To run the euro-region economy easily (saving from the awful impacts of crown), the European Central Bank (ECB) has reported countless measures since the start of the COVID-19 emergency. This reaction has set off apprehensions of a future expansion in swelling. We presume that the measures presented by the ECB during the emergency and the subsequent expansion in the size of its asset report, regardless of whether it were to be lasting, may prompt inflation. Central banks have found a way to keep their economies above water during the COVID-19 lockdowns. In the euro region, the European Central Bank (ECB) has facilitated essentially the states of its renegotiating activities and has reported another resource buy program to guarantee that its financial approach keeps on being very much communicated to all nations of the money related association. The European Central Bank worked by making cash and proficiently supplanting the credit framework by subbing cash for credit which may get terrible impacts the since quite a while ago run.

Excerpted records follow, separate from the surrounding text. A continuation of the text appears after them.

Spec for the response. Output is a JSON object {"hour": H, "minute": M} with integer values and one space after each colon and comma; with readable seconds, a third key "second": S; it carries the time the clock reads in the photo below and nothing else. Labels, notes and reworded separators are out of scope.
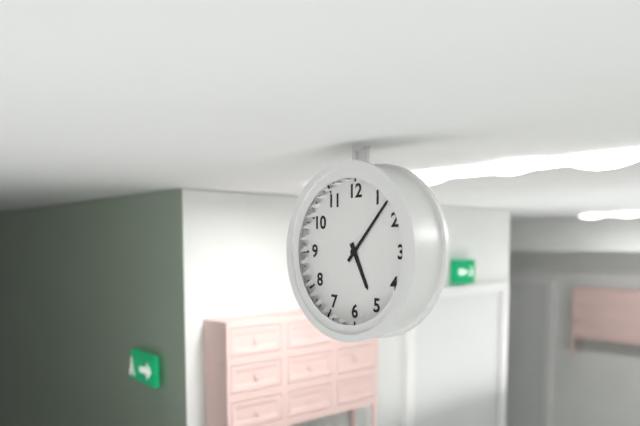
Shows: {"hour": 5, "minute": 7}
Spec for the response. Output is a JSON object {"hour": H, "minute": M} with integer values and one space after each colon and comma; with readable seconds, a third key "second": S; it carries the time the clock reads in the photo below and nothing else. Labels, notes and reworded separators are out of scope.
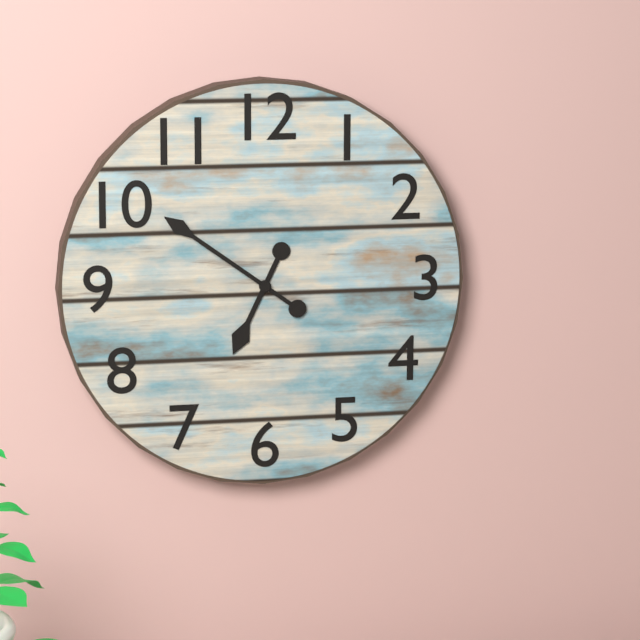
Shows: {"hour": 6, "minute": 51}
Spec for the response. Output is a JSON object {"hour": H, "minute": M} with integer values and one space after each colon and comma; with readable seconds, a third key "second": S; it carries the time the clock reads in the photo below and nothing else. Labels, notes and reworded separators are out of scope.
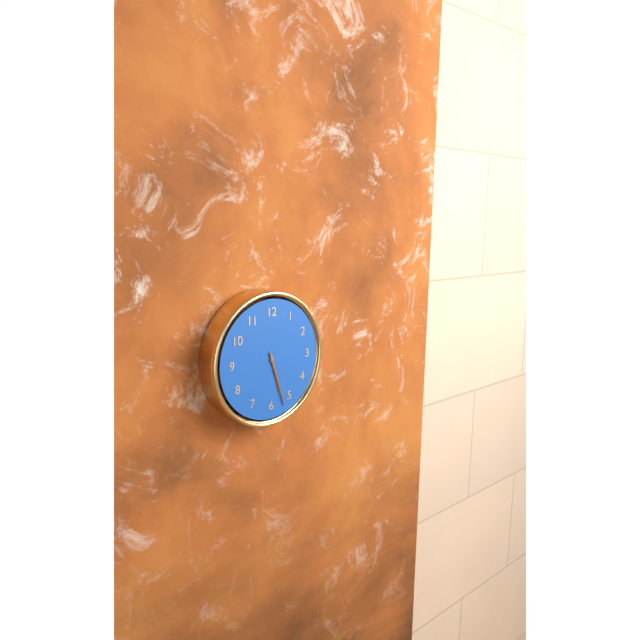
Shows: {"hour": 5, "minute": 27}
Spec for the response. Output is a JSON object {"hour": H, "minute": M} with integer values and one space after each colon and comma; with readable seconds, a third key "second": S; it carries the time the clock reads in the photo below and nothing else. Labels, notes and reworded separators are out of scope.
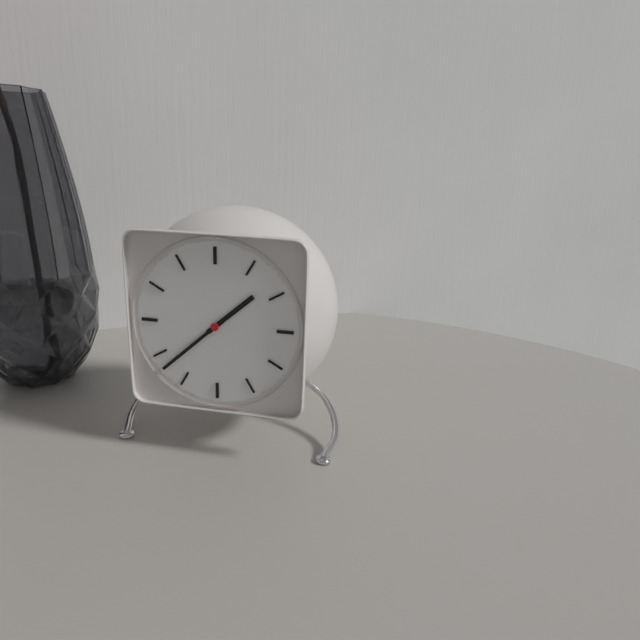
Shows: {"hour": 1, "minute": 38}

Economic and Structural Report August 2008, extract fromSwedbank
Swedbank was founded in 1820, as Sweden’s first savings bank was established. Today, our heritage is visible in that we truly are a bank for each and every one and in that we still strive to contribute to a sustainable development of society and our environment. We are strongly committed to society as a whole and keen to help bring about a sustainable form of societal development. Our Swedish operations hold an ISO 14001 environmental certification, and environmental work is an integral part of our business activities.
In this special edition of Valuation Insights, we discuss some of the key valuation and compliance impacts that will likely result from Brexit. Specifically, we review the short-term and long-term economic implications, as well as compliance and regulatory considerations. We also highlight valuation issues, including how companies and investors determine cost of capital and measure risk in the current environment, and discuss implications for transfer pricing with respect to EU Directives. While all industries will be impacted by Brexit, in this issue we focus on the banking and financial services sectors, which stand to be the most heavily affected.
So far Sterling and Japanese and European equity markets have borne the brunt of the initial shock, while the FTSE is down only 3.3% since Thursday and most major and emerging market currencies have been reasonably well behaved (see Figure 1).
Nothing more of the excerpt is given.